With significant impacts on the regional weather and climate, interdecadal climate variability is of great importance in understanding historical observations and predicting the climate in the near future. Using the currently available observation-based products, this study evaluates the ability of climate models participating in phases 3 and 5 of the Coupled Model Intercomparison Project (CMIP3 and CMIP5) to simulate the dominant interdecadal variability in the Pacific, i.e. the Interdecadal Pacific Oscillation (IPO). Our results indicate that compared with the CMIP3 models, the CMIP5 models exhibit slightly better performance in reproducing the observed interdecadal variability patterns of both sea surface temperature (SST) and sea level, and also exhibit smaller inter-model spread.
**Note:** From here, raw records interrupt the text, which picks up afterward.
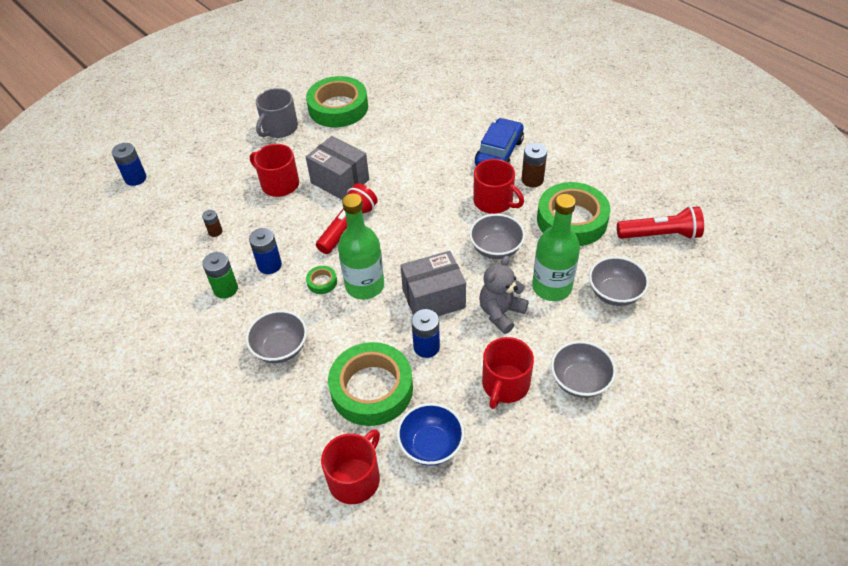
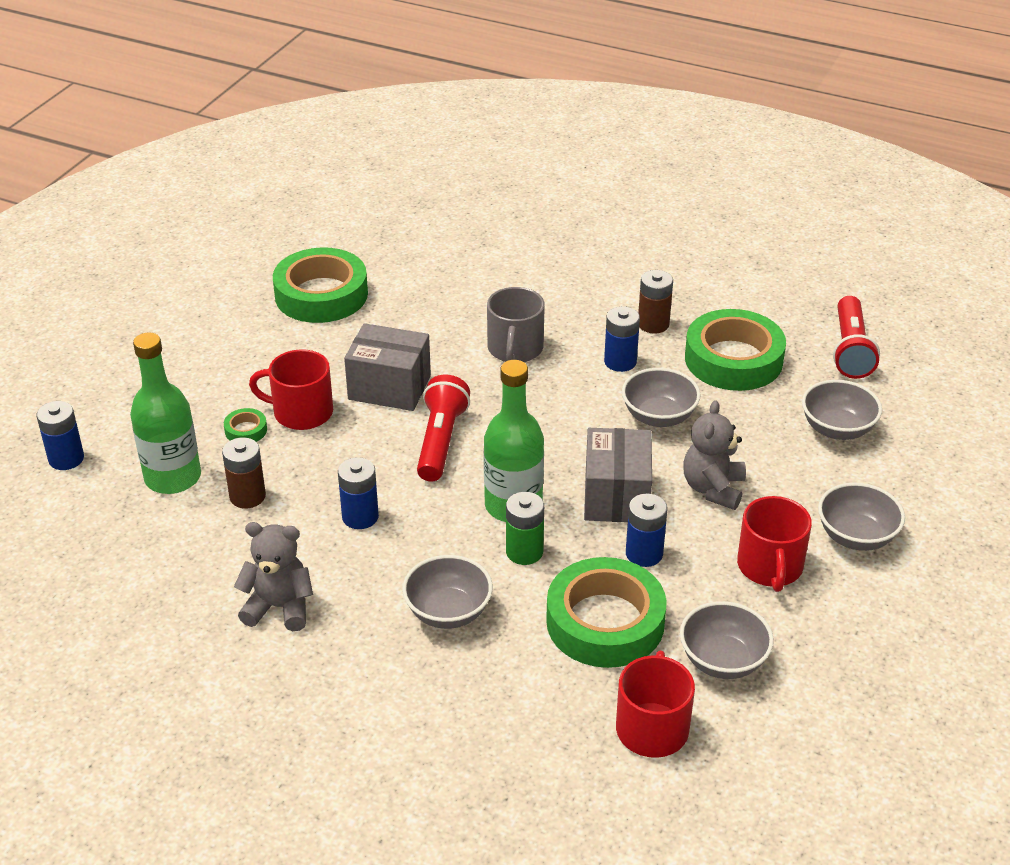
camera: 25 degrees left, 10 degrees down
brown battery [202,210,222,237] -> brown battery [222,437,266,508], size x1.63
green battery [202,252,238,299] -> green battery moved to [506,492,544,565]
grey mug [256,88,298,138] -> grey mug moved to [487,287,545,362]
green tape [306,266,337,294] -> green tape moved to [224,408,267,442]
blue bowl [397,403,465,466] -> grey bowl [680,601,774,679]
grey box [400,251,466,316] -> grey box turned 45 degrees counterclockwise [584,428,652,522]
red mug [473,159,524,214] -> blue battery [604,306,640,372]
blue car [475,118,524,166] -> none
green bottle [532,194,580,301] -> green bottle moved to [130,332,201,494]
red flashlight [617,206,704,239] -> red flashlight turned 120 degrees clockwise [833,296,880,379]
none -> grey teddy bear [234,522,313,631]

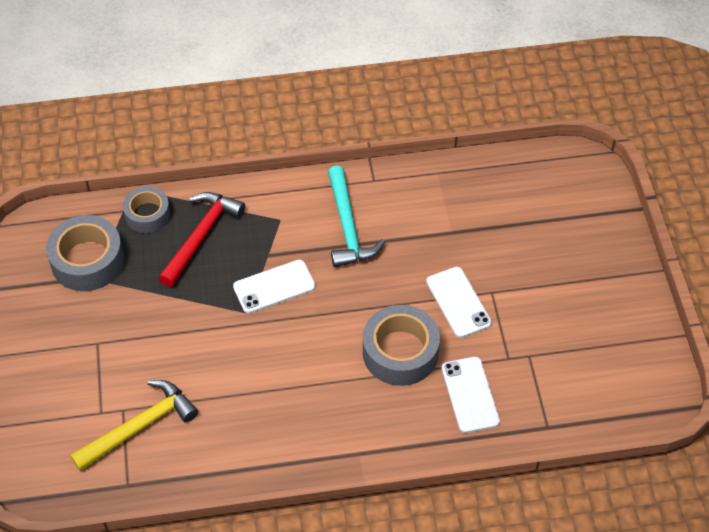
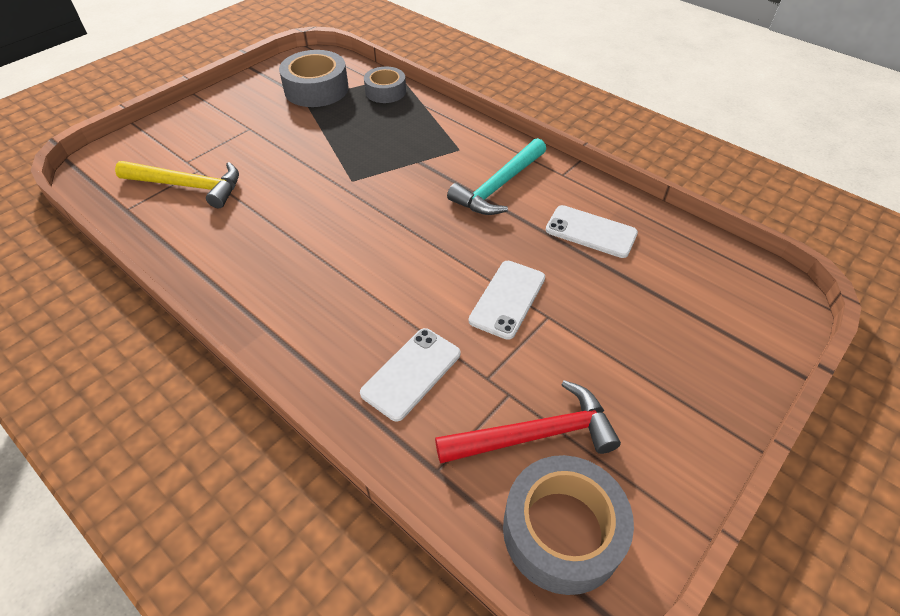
camera: 50 degrees right, 5 degrees down
red hammer [159,192,245,287] -> red hammer moved to [435,380,621,464]
white phone [233,260,315,313] -> white phone moved to [546,205,638,258]
grey tape [363,305,440,386] -> grey tape moved to [503,455,634,595]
Climate models tend to simulate more realistic interdecadal variability patterns for SST than for sea level. A prominent deficiency among CMIP3 and CMIP5 models lies in the northwestern tropical Pacific, where the observations show large sea level variations associated with the IPO, but the simulations are usually much weaker or even of the wrong sign. These biases can be generally associated with the inaccurate representation of wind forcing patterns at the corresponding latitudes (∼12N). We further suggest that the airsea coupling may play a role in the bias of interdecadal wind patterns in coupled climate models, and the representation of climatological mean states in climate models could influence the simulated interdecadal variability patterns. This study provides necessary skill information on climate models for further studying the Pacific interdecadal variability, as well as for better distinguishing the climate change signal from internal climate variability.